Un autre portrait d'une qualité inférieure, et appartenant au baron Jérôme Pichon, est exposé en ce moment au Trocadéro. C'est, sauf un changement dans le mouvement des mains, la même coiffure, le même allumage des joues par le fard, la même robe de satin blanc en une effigie plus grossière et dans une peinture plus alourdie.
Il y aurait peut-être un portrait de la duchesse de Châteauroux dans les palais royaux de la Prusse: le portrait demandé, d'après de Luynes, par Frédéric à d'Argenson, par l'entremise de M. de Courten.
Il existait autrefois un dessin de madame de la Tournelle dans le cabinet de M. de Fontette, que la Bibliothèque ne possède plus.]
[411: Voici un portrait en vers de madame de la Tournelle, que donnent les Mélanges de Bois-Jourdain:
Elle a d'Hébé la brillante jeunesse, Toute la grâce et l'enjouement, Ce doux regard plein de finesse Où se niche si joliment, Sous les traits de la gentillesse, L'expression du sentiment; Ce je ne sais quoi qui nous touche Plus séduisant que la beauté; Le sourire enfantin, des lèvres, une bouche Où réside la volupté, Un teint que le lys et la rose Tour à tour ont soin d'embellir; Un sein qui jamais ne repose, Doux labyrinthe du désir. ]

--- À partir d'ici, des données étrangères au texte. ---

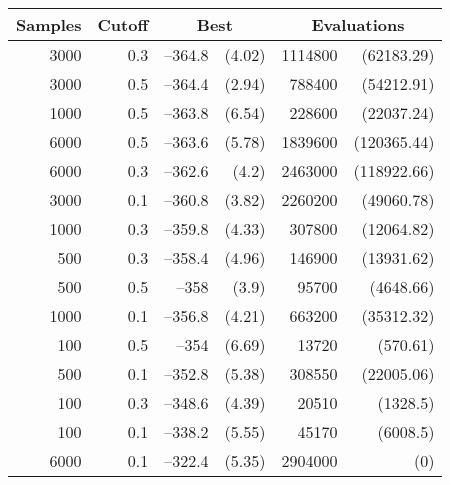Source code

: \begin{table}[tbp]
\centering
\caption{}
\begin{tabular}{|r|r|rr|rr|}
\hline
\multicolumn{1}{|c|}{Samples} & \multicolumn{1}{c|}{Cutoff} &
 \multicolumn{2}{c|}{Best} & 
 \multicolumn{2}{c|}{Evaluations}  \\ \hline
3000 & 0.3 & --364.8 &  (4.02) & 1114800&  (62183.29)\\  \hline
3000 & 0.5 & --364.4 &  (2.94) & 788400 &  (54212.91) \\  \hline
1000 & 0.5 & --363.8 &  (6.54) & 228600 &  (22037.24) \\  \hline
6000 & 0.5 & --363.6 &  (5.78) & 1839600 &  (120365.44) \\   \hline
6000 & 0.3 & --362.6 &  (4.2) & 2463000 &  (118922.66) \\  \hline
3000 & 0.1 & --360.8 &  (3.82) & 2260200 &  (49060.78) \\  \hline
1000 & 0.3 & --359.8 &  (4.33) & 307800 &  (12064.82) \\  \hline
500 & 0.3 & --358.4 &  (4.96) & 146900 &  (13931.62) \\  \hline
500 & 0.5 & --358 &  (3.9) & 95700 &  (4648.66) \\  \hline
1000 & 0.1 & --356.8 &  (4.21) & 663200 &  (35312.32) \\  \hline
100 & 0.5 & --354 &  (6.69) & 13720 &  (570.61) \\  \hline
500 & 0.1 & --352.8 &  (5.38) & 308550 &  (22005.06) \\  \hline
100 & 0.3 & --348.6 &  (4.39) & 20510 &  (1328.5) \\  \hline
100 & 0.1 & --338.2 &  (5.55) & 45170 &  (6008.5) \\  \hline
6000 & 0.1 & --322.4 &  (5.35) & 2904000 &  (0) \\  \hline
\end{tabular}
\label{ann-1d-ising}
\end{table}

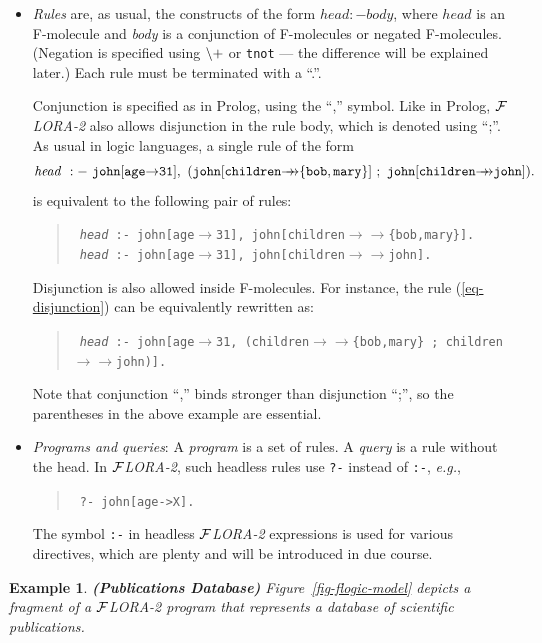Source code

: \documentclass[11pt]{article}
\newtheorem{example}{Example}[section]
\newcommand{\fd}{\ensuremath{{\rightarrow}}}                   %
\newcommand{\mvd}{\ensuremath{{\rightarrow\!\!\!\!\rightarrow}}}  %
\newcommand{\FLORA}{{\mbox{${\cal F}${\small\it LORA}\rm\emph{-2}}}\xspace}
\newcommand{\NAF}{{$\tt\backslash +$}\xspace}
\begin{document}
\begin{itemize}
\item \emph{Rules} are, as usual, the constructs of the form $head :-
  body$, where $head$ is an F-molecule and \emph{body} is a conjunction of
  F-molecules or negated F-molecules. (Negation is specified using {\NAF}
    or {\tt tnot} --- the difference will be explained later.)
  Each rule must be terminated with a ``.''.
  
  Conjunction is specified as in Prolog, using the ``,'' symbol. Like in
  Prolog, \FLORA also allows disjunction in the rule body, which is denoted
  using ``;''. As usual in logic languages, a single rule of the form
  \begin{equation}\label{eq-disjunction}
  {\tt
    {\it head}~:-~john[age{\fd}31],~(john[children\mvd\{bob,mary\}]~;~
    john[children\mvd john]).
    }
  \end{equation}
  is equivalent to the following pair of rules:
  \begin{quote}
  {\tt
    {\it head}~:-~john[age{\fd}31],~john[children\mvd\{bob,mary\}].
    }
  \\
  {\tt
    {\it head}~:-~john[age{\fd}31],~john[children\mvd john].
    }
  \end{quote}
  Disjunction is also allowed inside F-molecules. For instance, the rule
  (\ref{eq-disjunction}) can be equivalently rewritten as:
  \begin{quote}
 {\tt
   {\it head}~:-~john[age{\fd}31,~(children\mvd\{bob,mary\}~;~children\mvd john)].
   }
  \end{quote}
  Note that conjunction ``,'' binds stronger than disjunction ``;'', so the
  parentheses in the above example are essential.
  
\item \emph{Programs and queries}: A \emph{program} is a set of rules. A
  \emph{query} is a rule without the head. In \FLORA, such headless rules
  use {\tt ?-} instead of {\tt :-}, {\it e.g.}, 
  \begin{quote}
    {\tt 
    ?-~john[age->X].    
    }
  \end{quote}
  The symbol {\tt :-} in headless \FLORA expressions is used for various
  directives, which are plenty and will be introduced in due course.
\end{itemize}



\begin{example}
  {\bf (Publications Database)} \rm Figure~\ref{fig-flogic-model} depicts
  a fragment of a \FLORA program that represents a database of scientific
  publications.
\end{example}
\end{document}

[412: _Fragment des Mémoires de la duchesse de Brancas_. Lettres de Lauraguais à Madame ***. Buisson, 1802.]
[413: _Mémoires du duc de Luynes_, t. V.]
[414: _Mémoires du duc de Luynes_, t. V.]
[415: _Mémoires du duc de Luynes_, t. V.]
[416: _Mémoires du duc de Luynes_, t. IV.]
[417: _Chronique du règne de Louis XV_, 1742, 1743, _Revue rétrospective_, t. V.]